» Texte présenté:
○ ○ ○ ○

Le développement local est considéré comme un facteur clé. De nombreux projets territoriaux concernent la bio. Philippe Fleury, directeur du département agriculture, systèmes alimentaires et territoire de l’Isara-Lyon (Ecole d’ingénieurs en alimentation, agriculture, environnement et développement rural) cite plusieurs actions : la création d’une filière de plantes aromatiques et médicinales en Languedoc-Roussillon, Manger bio en Vendée pour la restauration collective, la création d’une zone maraichère près de Toulouse à Blagnac, ou encore le village bio Correns dans le Var. « Ces projets associent tous deux finalités : le développement local de l’agriculture biologique, et sa contribution au développement local », explique-t-il. Une réciprocité des retombées qui permet une expansion du bio.
Le sens du métier
Pour Annie Dufour, tout juste retraitée et ancienne sociologue à l’Isara-Lyon, la conversion vers l’agriculture biologique implique la redéfinition du sens du métier. Recherche d’autonomie, reconnaissance professionnelle et sociale ou encore recherche d’une éthique sont des composantes souvent mises en avant.

○ ○ ○ ○

[Entrées de données]

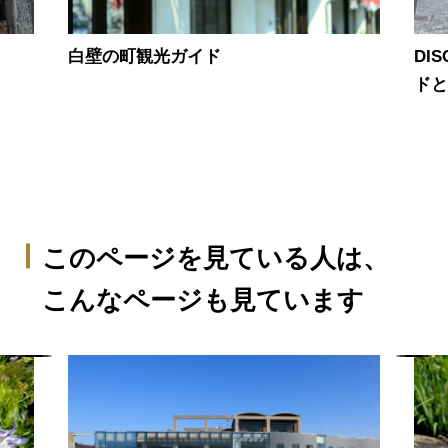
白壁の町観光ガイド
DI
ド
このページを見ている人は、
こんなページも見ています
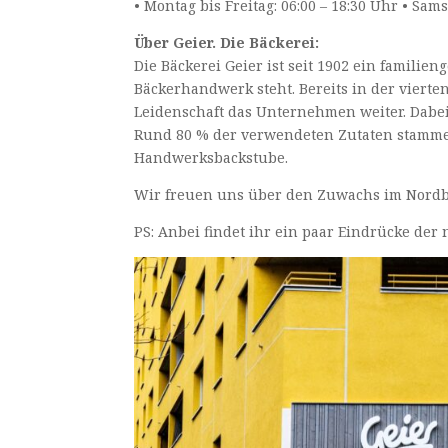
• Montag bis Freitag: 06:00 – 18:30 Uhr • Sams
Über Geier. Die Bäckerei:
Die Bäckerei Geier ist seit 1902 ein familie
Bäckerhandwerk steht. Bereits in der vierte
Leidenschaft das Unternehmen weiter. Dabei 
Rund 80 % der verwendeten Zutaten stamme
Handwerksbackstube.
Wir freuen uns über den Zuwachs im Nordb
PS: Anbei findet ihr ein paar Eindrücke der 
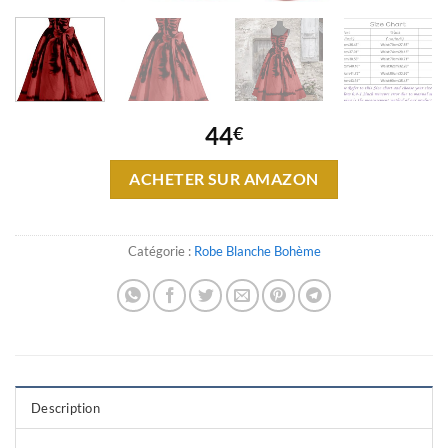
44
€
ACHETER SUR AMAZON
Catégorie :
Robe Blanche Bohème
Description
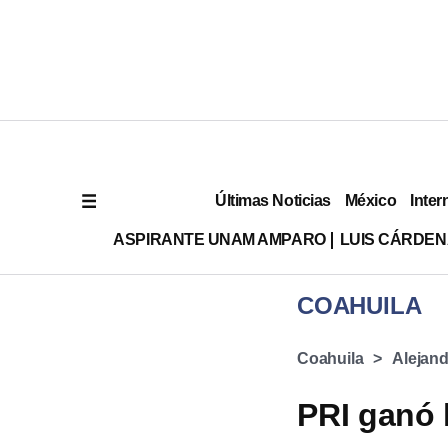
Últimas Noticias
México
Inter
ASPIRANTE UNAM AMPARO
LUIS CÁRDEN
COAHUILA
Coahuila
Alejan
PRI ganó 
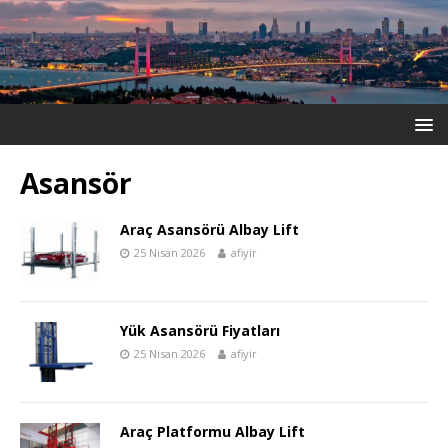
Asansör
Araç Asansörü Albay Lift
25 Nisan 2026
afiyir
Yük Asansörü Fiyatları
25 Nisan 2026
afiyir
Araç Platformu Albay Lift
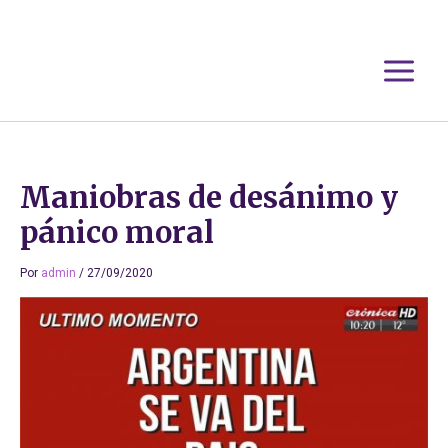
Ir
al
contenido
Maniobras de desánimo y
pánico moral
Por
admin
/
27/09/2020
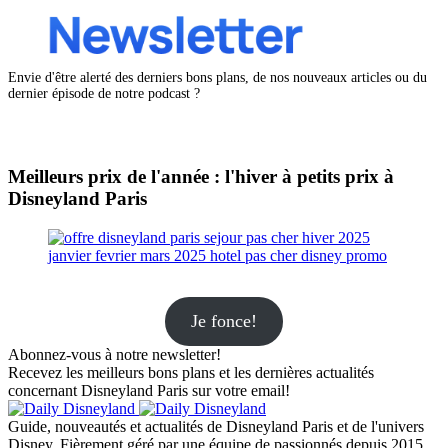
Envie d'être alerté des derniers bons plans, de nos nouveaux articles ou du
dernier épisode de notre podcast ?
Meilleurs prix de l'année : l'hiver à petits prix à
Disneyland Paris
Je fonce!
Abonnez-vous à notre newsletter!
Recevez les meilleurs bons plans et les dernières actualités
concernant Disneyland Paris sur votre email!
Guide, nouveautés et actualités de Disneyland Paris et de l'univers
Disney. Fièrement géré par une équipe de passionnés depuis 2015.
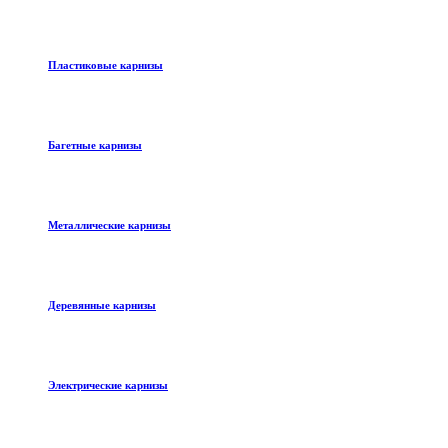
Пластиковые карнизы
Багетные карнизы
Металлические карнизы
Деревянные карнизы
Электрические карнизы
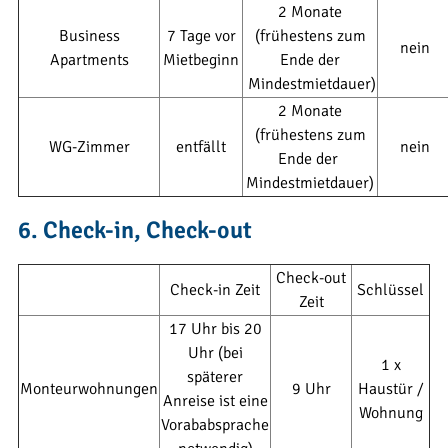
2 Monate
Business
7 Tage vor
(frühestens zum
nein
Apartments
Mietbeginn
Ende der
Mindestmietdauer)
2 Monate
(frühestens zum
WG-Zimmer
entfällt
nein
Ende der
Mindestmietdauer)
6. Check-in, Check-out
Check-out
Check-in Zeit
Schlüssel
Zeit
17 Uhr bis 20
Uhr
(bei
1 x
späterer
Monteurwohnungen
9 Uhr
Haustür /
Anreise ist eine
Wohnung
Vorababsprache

○ ○ ○ ○

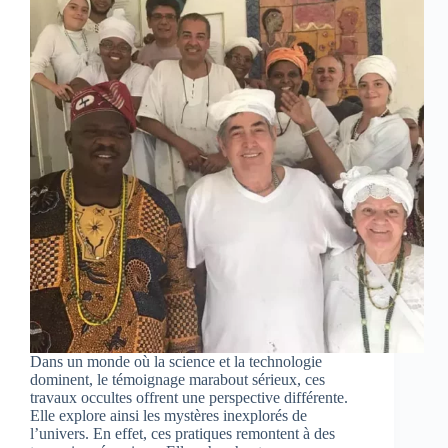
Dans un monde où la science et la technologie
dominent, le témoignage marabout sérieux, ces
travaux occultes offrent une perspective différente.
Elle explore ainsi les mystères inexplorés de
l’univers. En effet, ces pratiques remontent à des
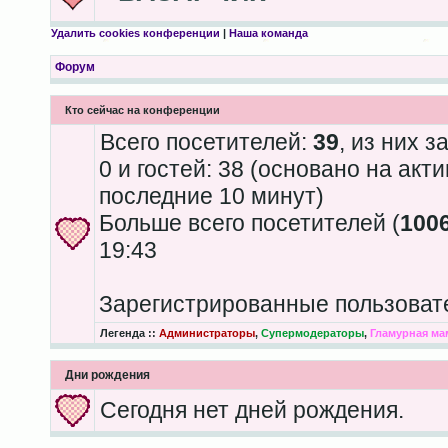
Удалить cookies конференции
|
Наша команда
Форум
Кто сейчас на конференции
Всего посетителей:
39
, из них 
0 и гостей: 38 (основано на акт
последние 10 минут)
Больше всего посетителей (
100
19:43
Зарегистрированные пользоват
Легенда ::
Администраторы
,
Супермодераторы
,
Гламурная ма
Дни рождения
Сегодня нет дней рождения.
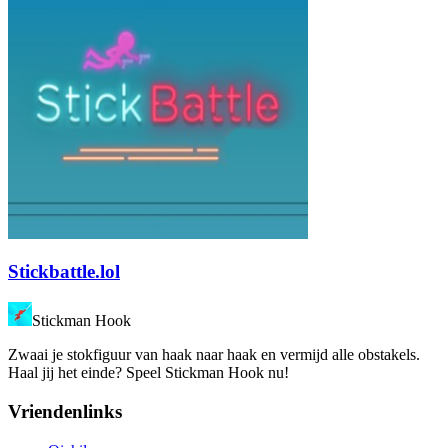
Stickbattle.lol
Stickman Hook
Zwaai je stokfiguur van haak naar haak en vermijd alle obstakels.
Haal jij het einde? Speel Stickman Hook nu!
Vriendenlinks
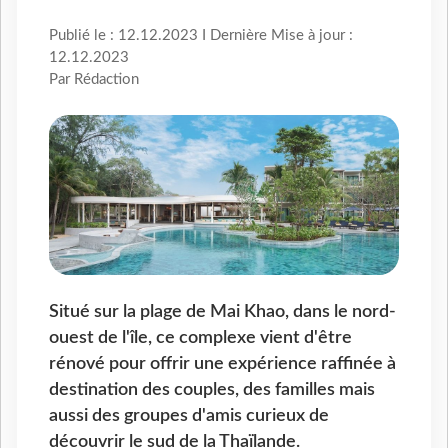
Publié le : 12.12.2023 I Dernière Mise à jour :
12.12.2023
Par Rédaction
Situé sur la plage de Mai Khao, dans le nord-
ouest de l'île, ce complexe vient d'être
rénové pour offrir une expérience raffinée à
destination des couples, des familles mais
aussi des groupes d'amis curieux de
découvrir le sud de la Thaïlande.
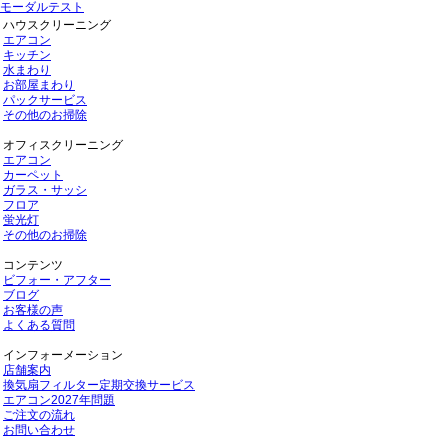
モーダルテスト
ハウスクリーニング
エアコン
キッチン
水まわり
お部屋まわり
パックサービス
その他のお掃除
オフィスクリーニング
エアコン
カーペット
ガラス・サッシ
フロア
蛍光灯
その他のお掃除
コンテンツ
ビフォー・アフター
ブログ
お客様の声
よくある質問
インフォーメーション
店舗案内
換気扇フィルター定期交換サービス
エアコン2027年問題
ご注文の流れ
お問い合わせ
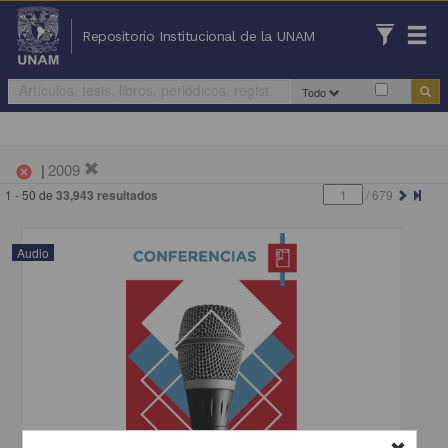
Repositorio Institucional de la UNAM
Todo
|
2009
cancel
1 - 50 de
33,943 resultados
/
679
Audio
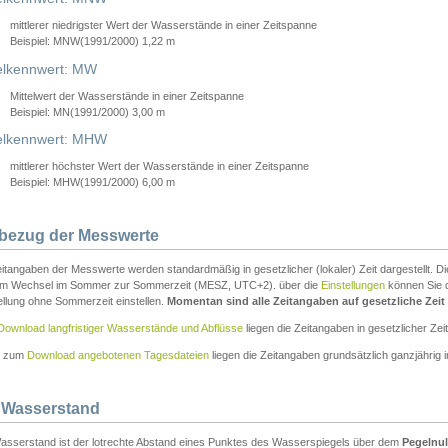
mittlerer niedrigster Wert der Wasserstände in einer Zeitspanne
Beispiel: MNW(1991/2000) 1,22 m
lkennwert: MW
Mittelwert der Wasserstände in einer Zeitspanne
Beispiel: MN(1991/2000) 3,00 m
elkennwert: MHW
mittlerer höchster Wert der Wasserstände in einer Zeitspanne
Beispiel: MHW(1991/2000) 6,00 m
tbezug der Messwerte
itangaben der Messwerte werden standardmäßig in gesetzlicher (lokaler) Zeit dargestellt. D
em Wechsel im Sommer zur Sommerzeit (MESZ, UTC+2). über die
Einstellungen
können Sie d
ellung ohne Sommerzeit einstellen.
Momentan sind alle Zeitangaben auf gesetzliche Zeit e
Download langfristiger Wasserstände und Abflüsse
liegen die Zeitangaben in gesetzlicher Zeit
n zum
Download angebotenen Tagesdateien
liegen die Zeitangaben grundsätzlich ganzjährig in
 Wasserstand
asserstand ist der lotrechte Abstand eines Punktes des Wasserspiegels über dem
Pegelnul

○ ○ ○ ○

Réécrivez sous forme de liste, s'il vous plaît, le paragraphe du texte sur l'agriculture biologique qui commence par « Le développement local est considéré », en conservant ses faits principaux. Les enregistrements n'ont aucun rôle dans ce travail.

» Corrigé:
- Le développement local est vu comme un facteur clé, et de nombreux projets territoriaux concernent la bio.
- Philippe Fleury, directeur du département agriculture, systèmes alimentaires et territoire de l'Isara-Lyon, cite plusieurs actions :
  - la création d'une filière de plantes aromatiques et médicinales en Languedoc-Roussillon ;
  - Manger bio en Vendée, pour la restauration collective ;
  - la création d'une zone maraîchère à Blagnac, près de Toulouse ;
  - le village bio Correns, dans le Var.
- Selon lui, ces projets ont deux finalités : le développement local de l'agriculture biologique et sa contribution au développement local.
- Cette réciprocité des retombées permet une expansion du bio.